And he insists he will be urging Government to lessen their expectation of the number of new homes the Black Country Plan should deliver.
Council bosses gave the go-ahead for a consultation on the latest phase of the Black Country Plan at this evening’s (Wednesday) Cabinet meeting.
The plan aims to identify land for housing and employment purposes across the Black Country.
City of Wolverhampton Council Leader, Councillor Ian Brookfield, said the plan will put brownfield sites first to protect green belt from developers.
He insisted the city has an excellent track record of developing brownfield sites.
The plan looks to identify housing and employment land across the Black Country up to 2039 and without it, the region’s green belt may be under threat from developers.

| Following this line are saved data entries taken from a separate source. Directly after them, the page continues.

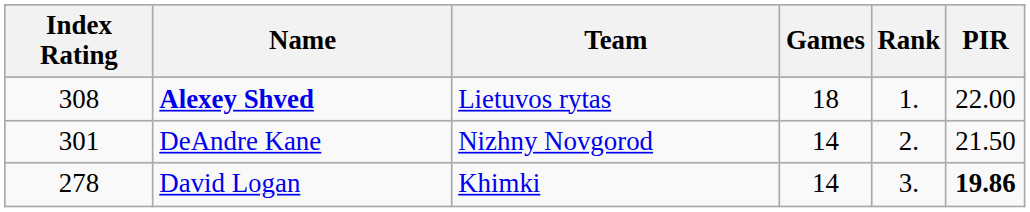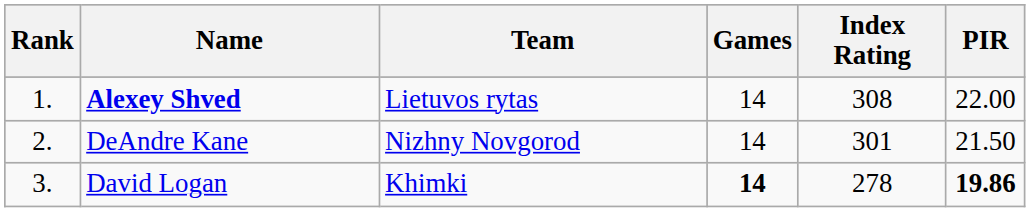columns swapped: Rank <-> Index Rating
Alexey Shved | Games: 18 -> 14
David Logan | Games: normal -> bold
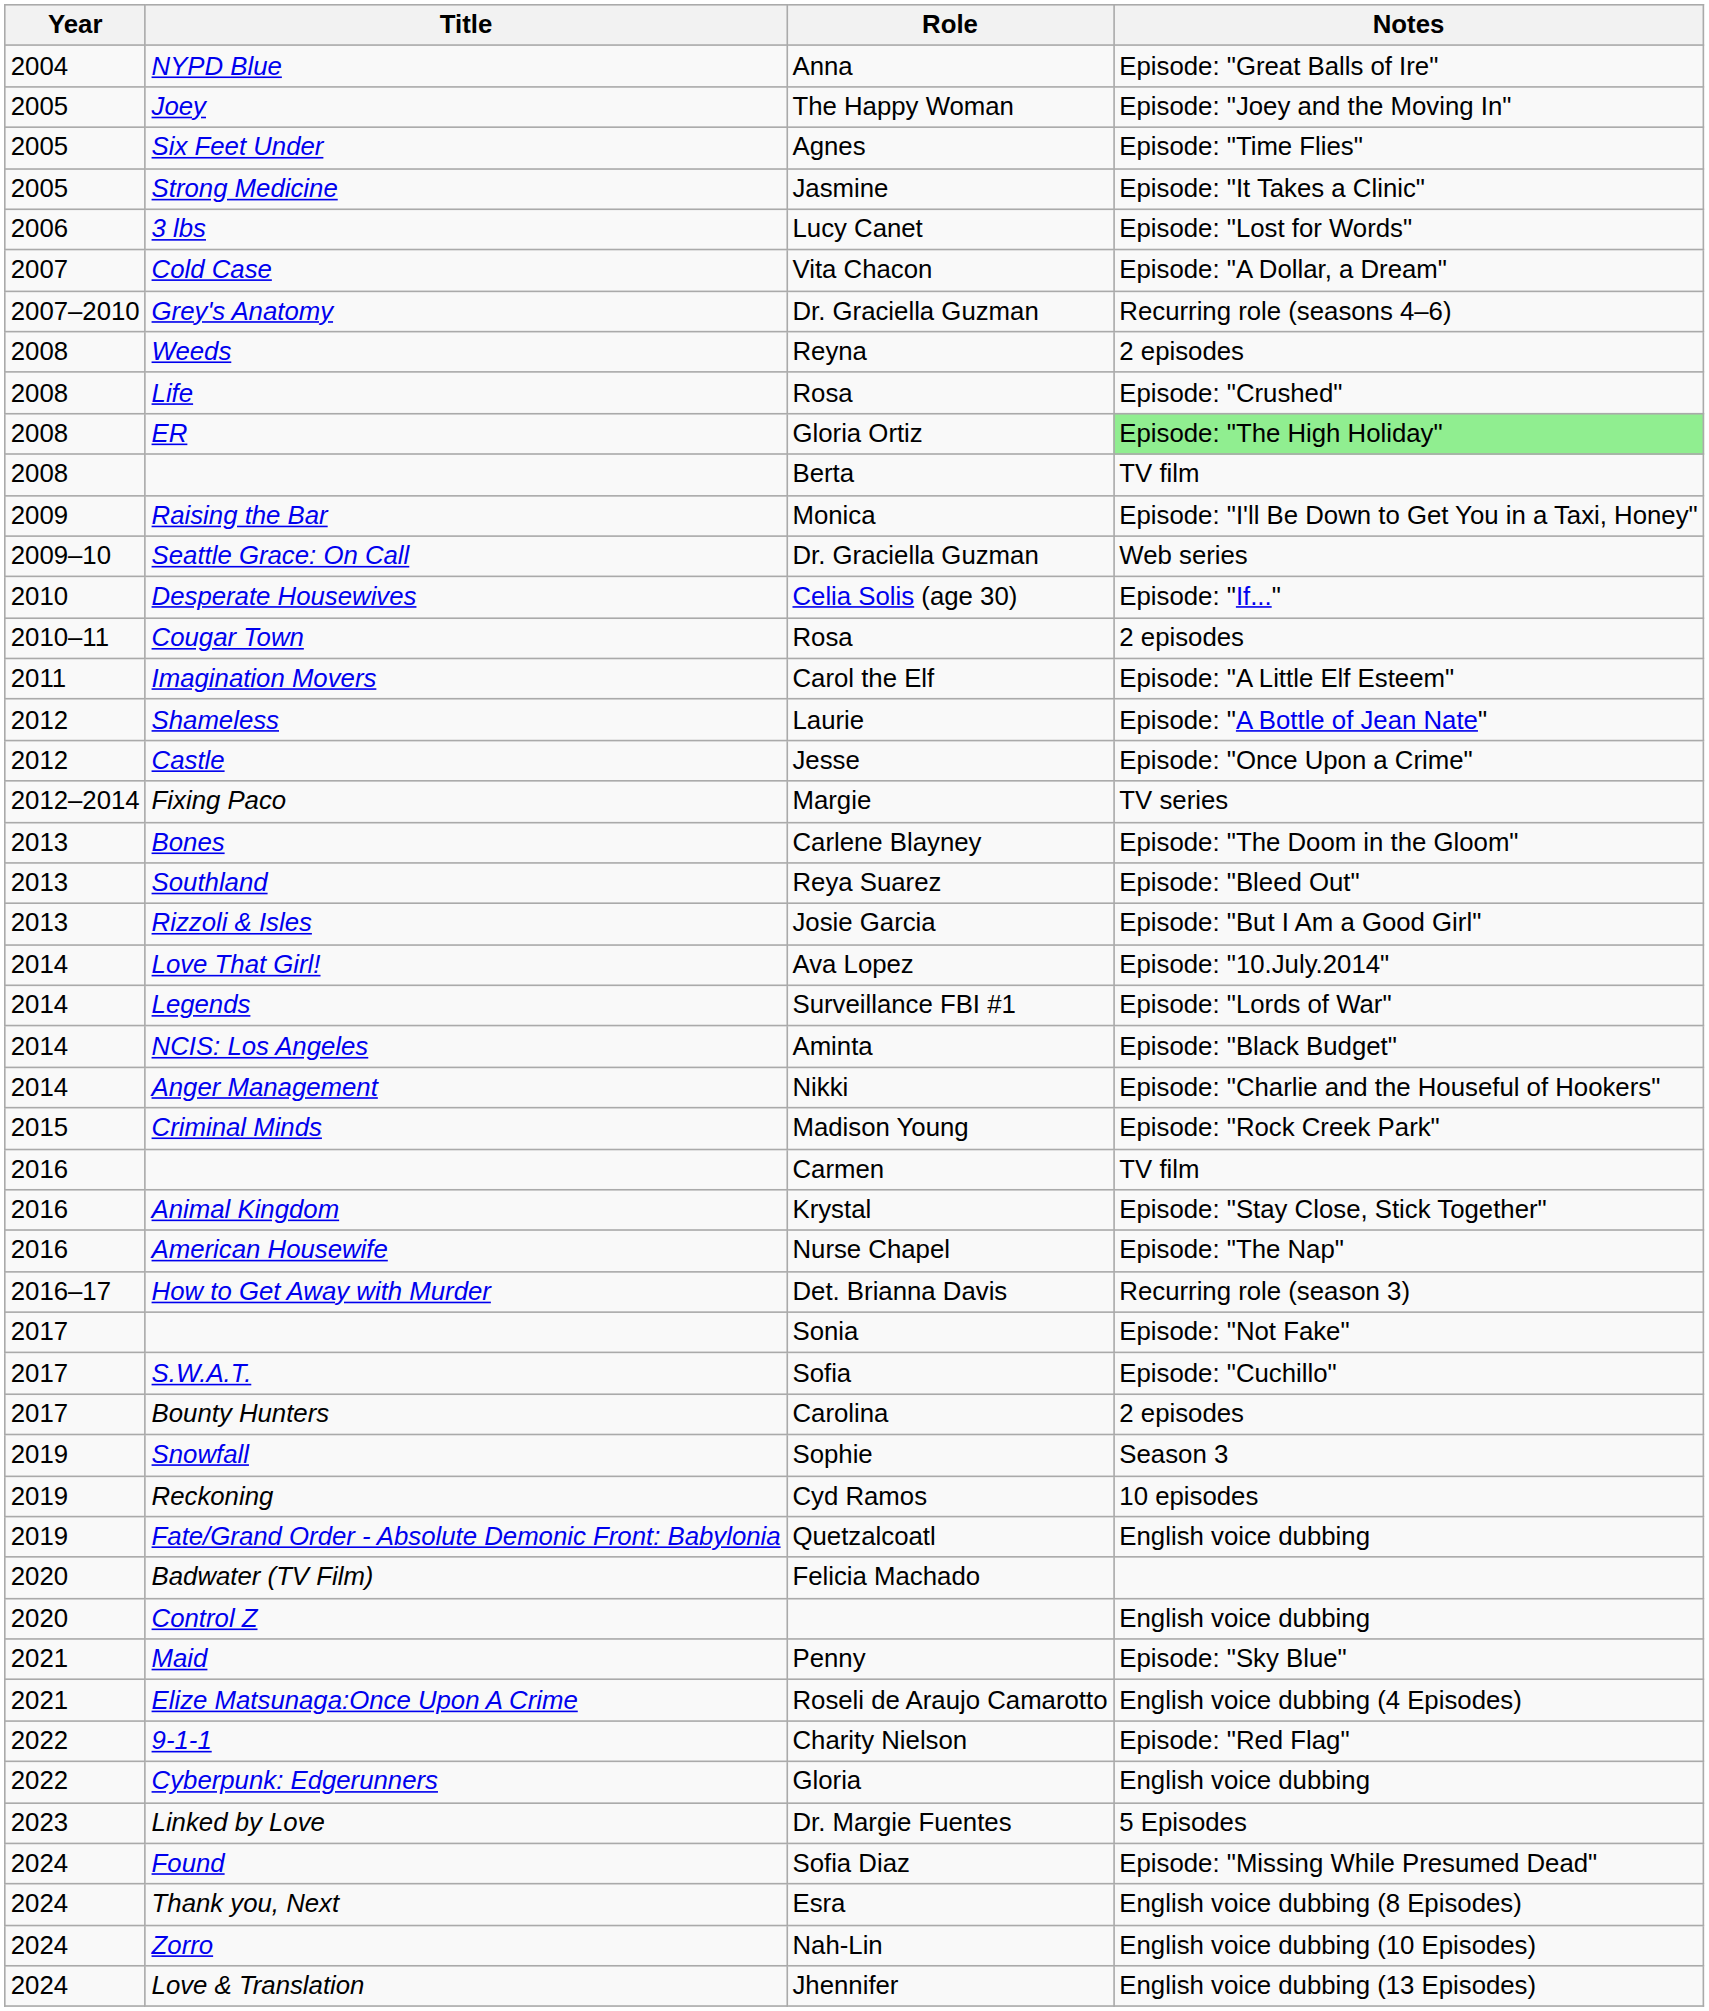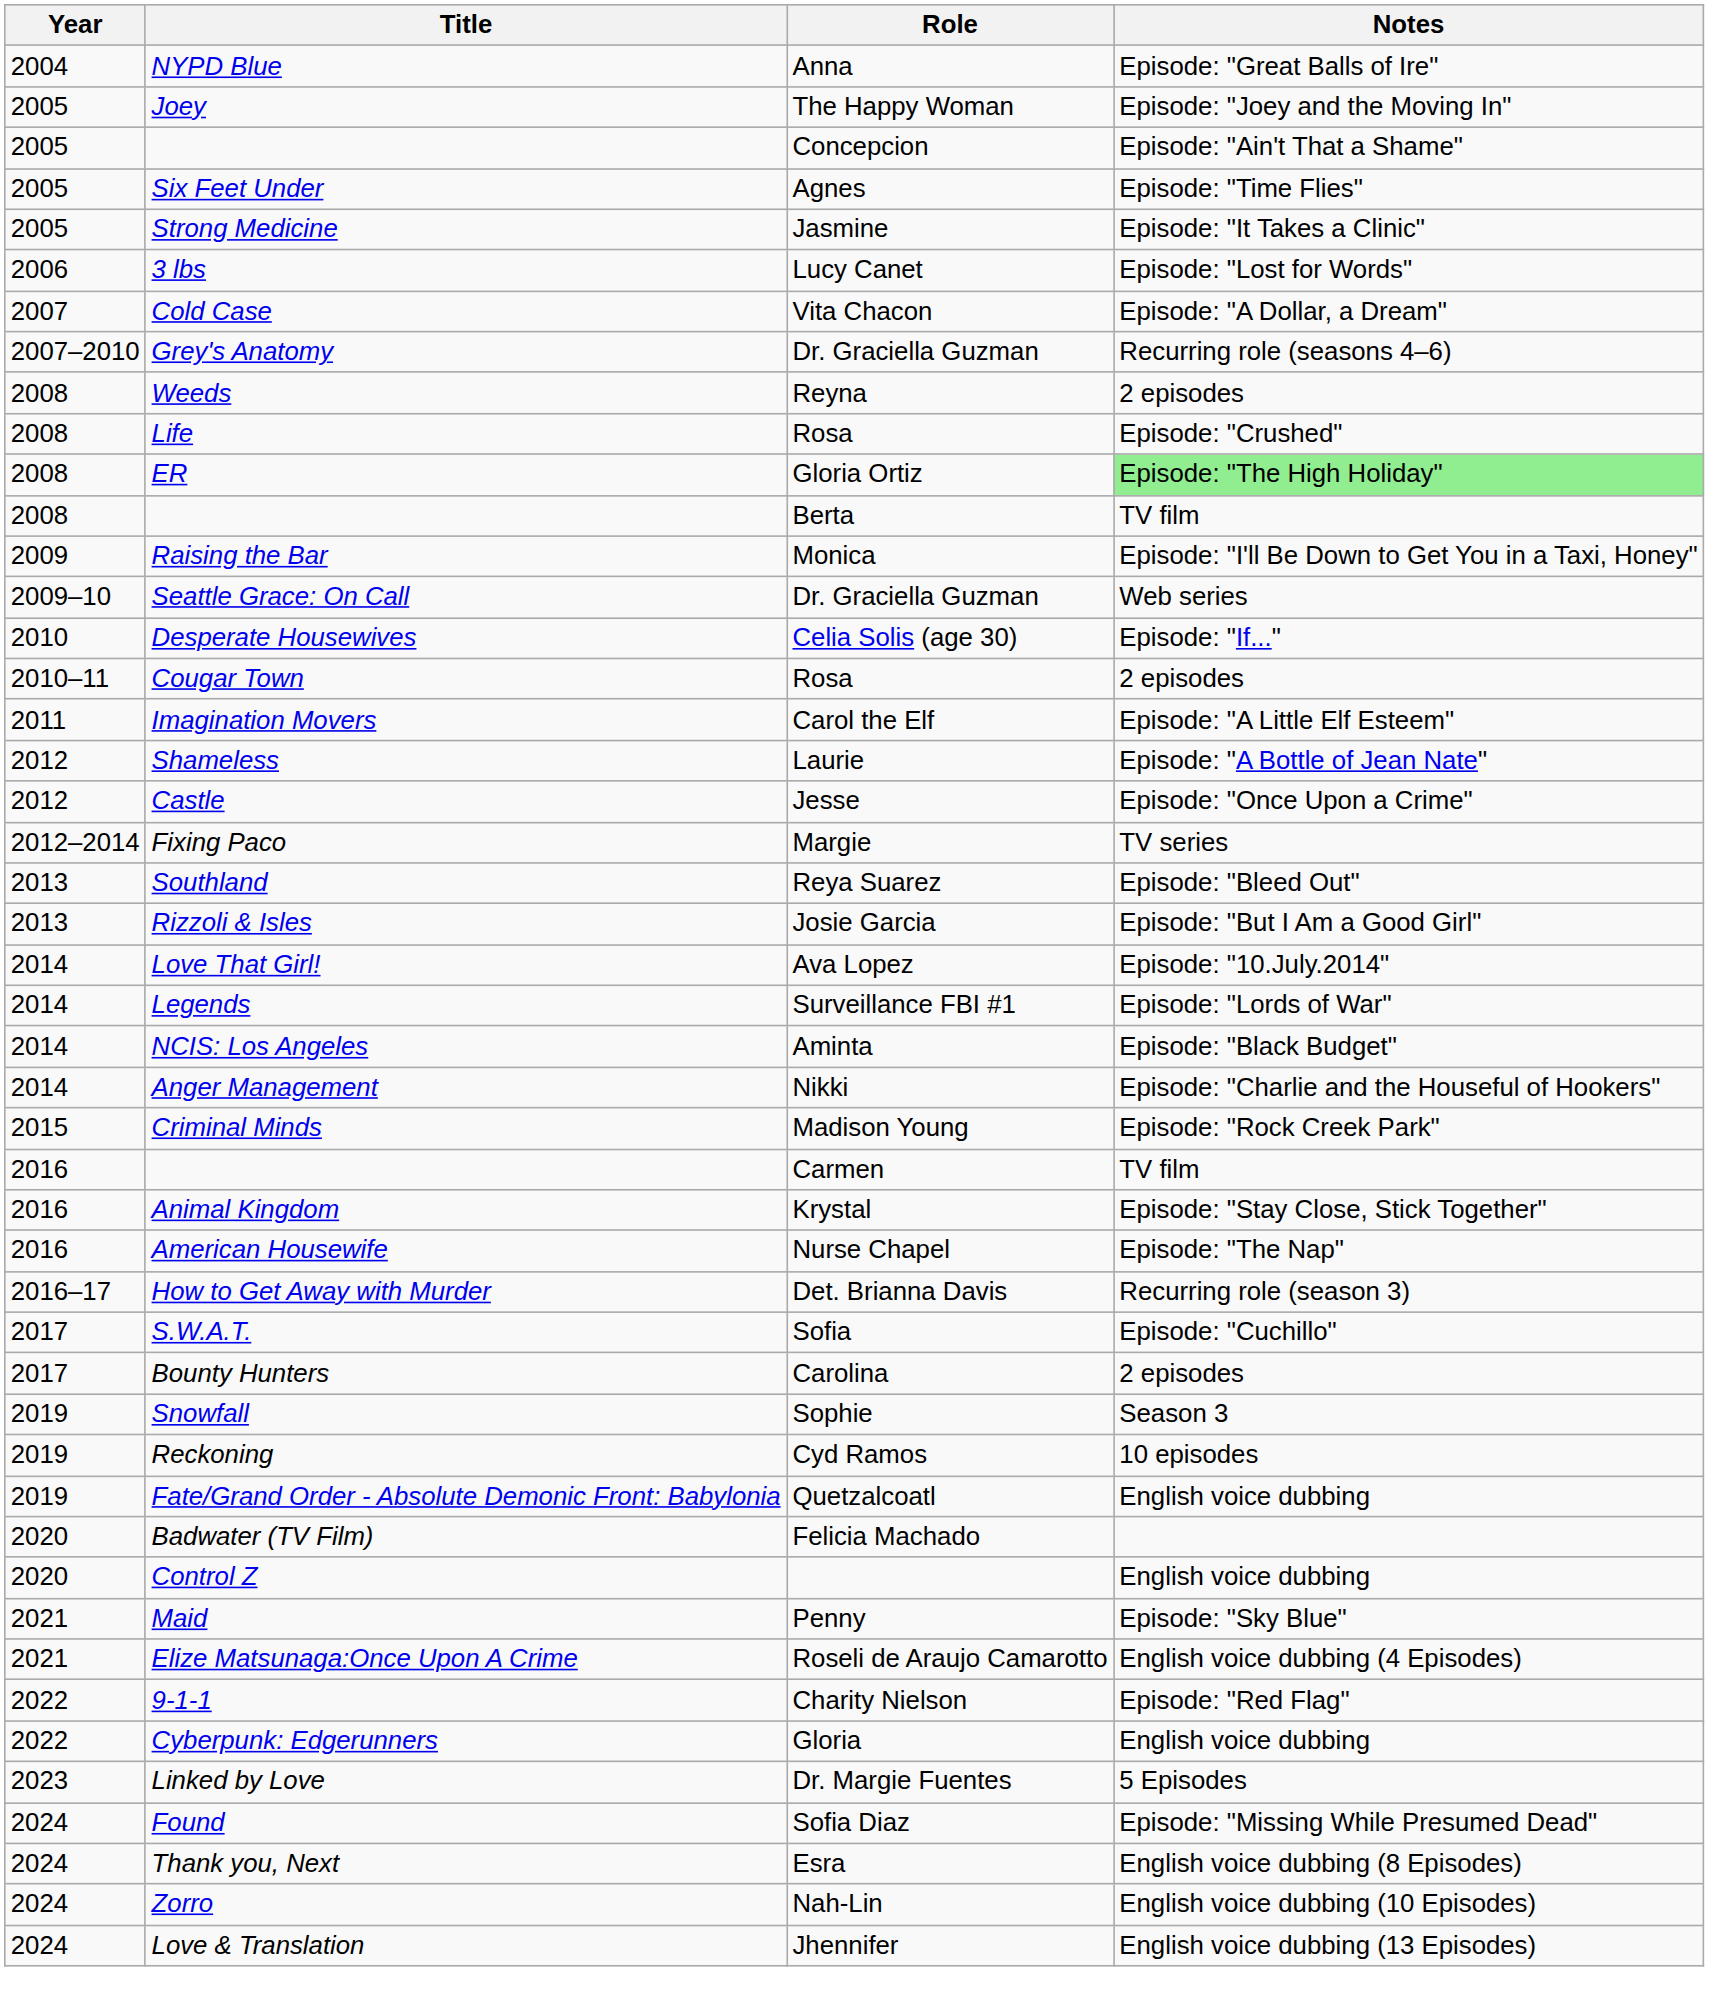+ row: 2005 | Concepcion | Episode: "Ain't That a Shame"
- row: 2013 | Bones | Carlene Blayney | Episode: "The Doom in the Gloom"
- row: 2017 | Sonia | Episode: "Not Fake"
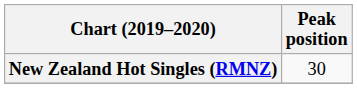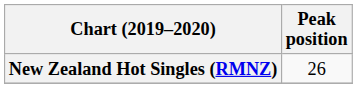New Zealand Hot Singles (RMNZ) | Peak position: 30 -> 26
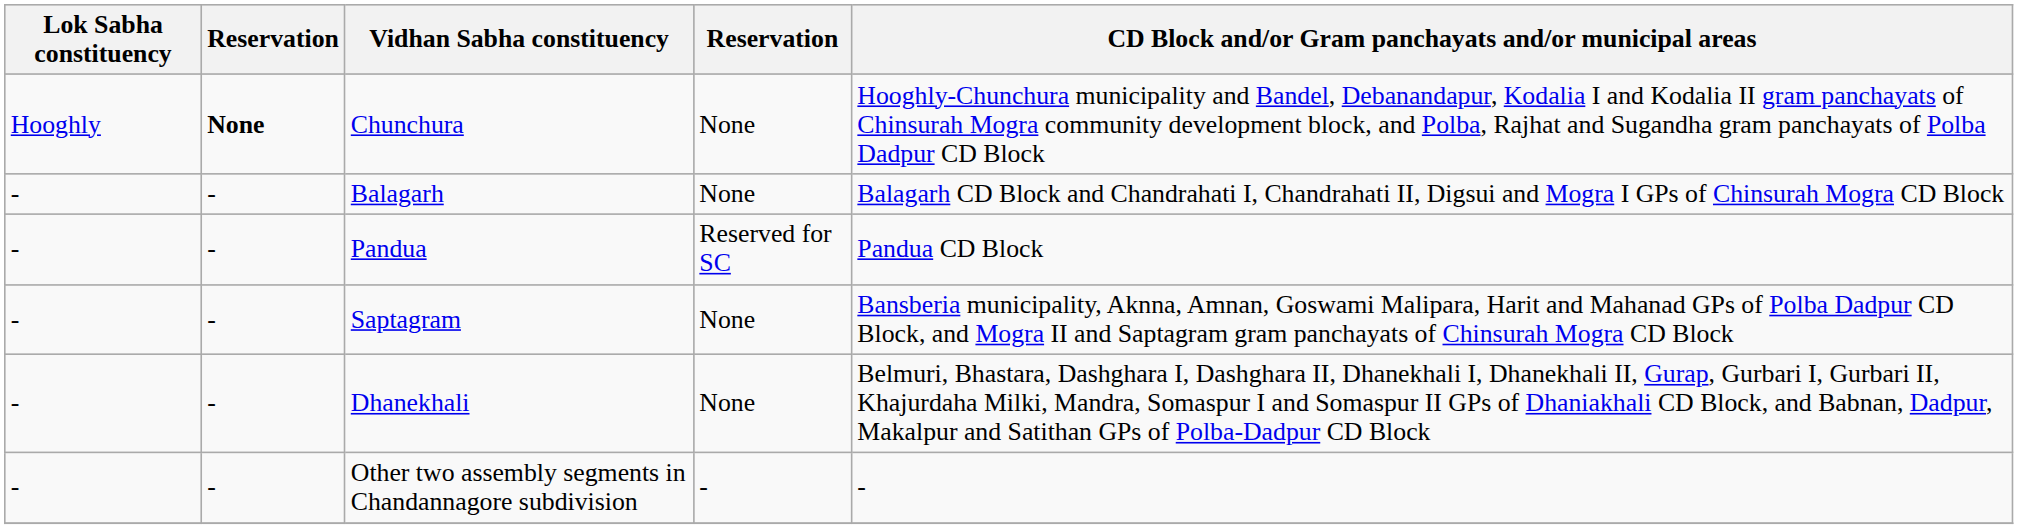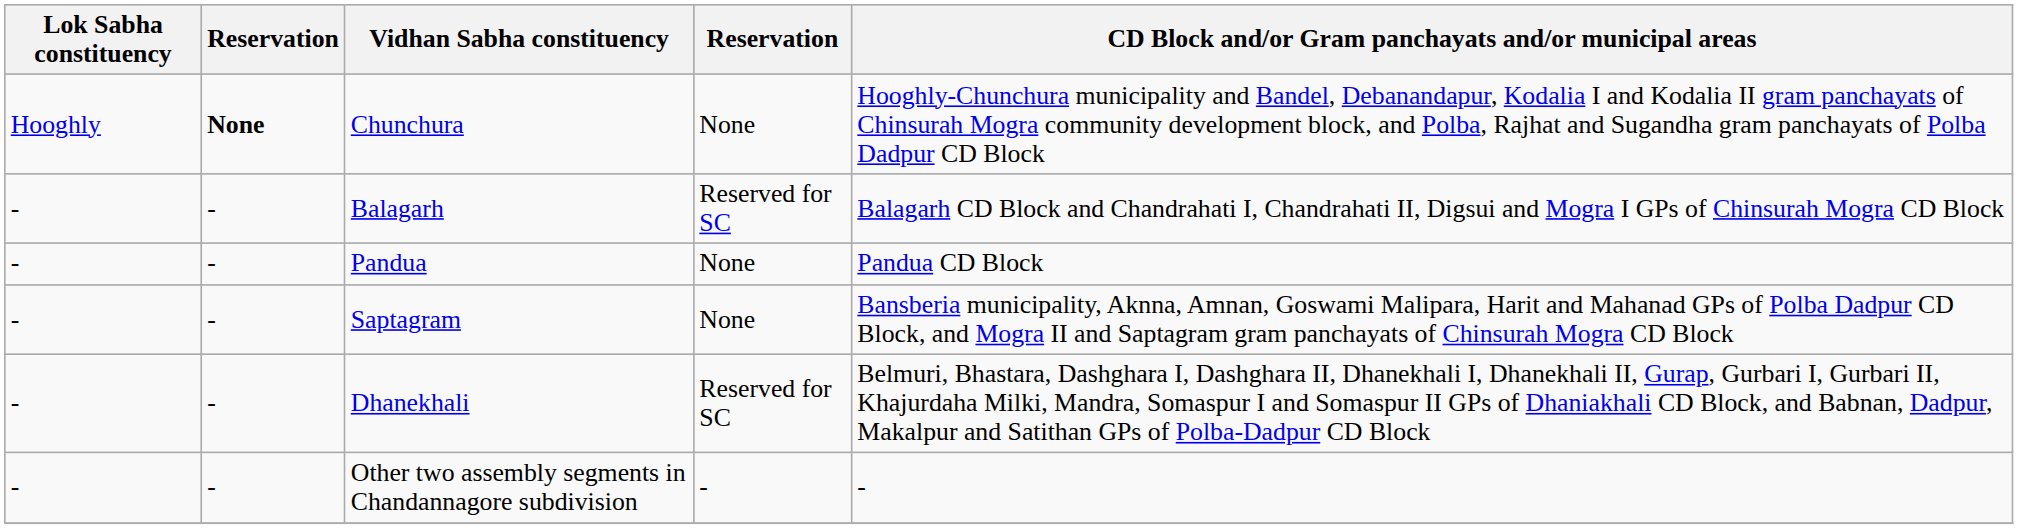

Councillor Brookfield, said: “This is the next phase in the process to develop a new regeneration plan for the Black Country - something all local authorities are required to do by Government.
“Potential sites for development have now been earmarked and during that process our focus has very much been on selecting sites available within the urban area and minimising the impact on the green belt and the environment by not including sites like the Seven Cornfields.
“Only 11% of land in Wolverhampton is green belt and keeping as much of this green belt as possible is hugely important to our new climate strategy and supporting our carbon neutral challenge. Every inch of brownfield land in the city has been included in this plan.
“While shaping the future of housing and the growth of businesses, we will do everything we can to protect our precious green spaces and I will be speaking to Government to ask them to reassess the number of new homes they expect the Black Country to deliver.
“Our focus is on developing brownfield sites, which we have an excellent track record in doing when funding is available to remediate the land, such as Bilston Urban Village, Springfield Campus and Canalside.
“It must be remembered that no final decision has yet been made on any of the sites put forward in the draft plan, which the public will now be consulted on.”
The consultation on the Black Country Plan draft proposals will run from August to early October.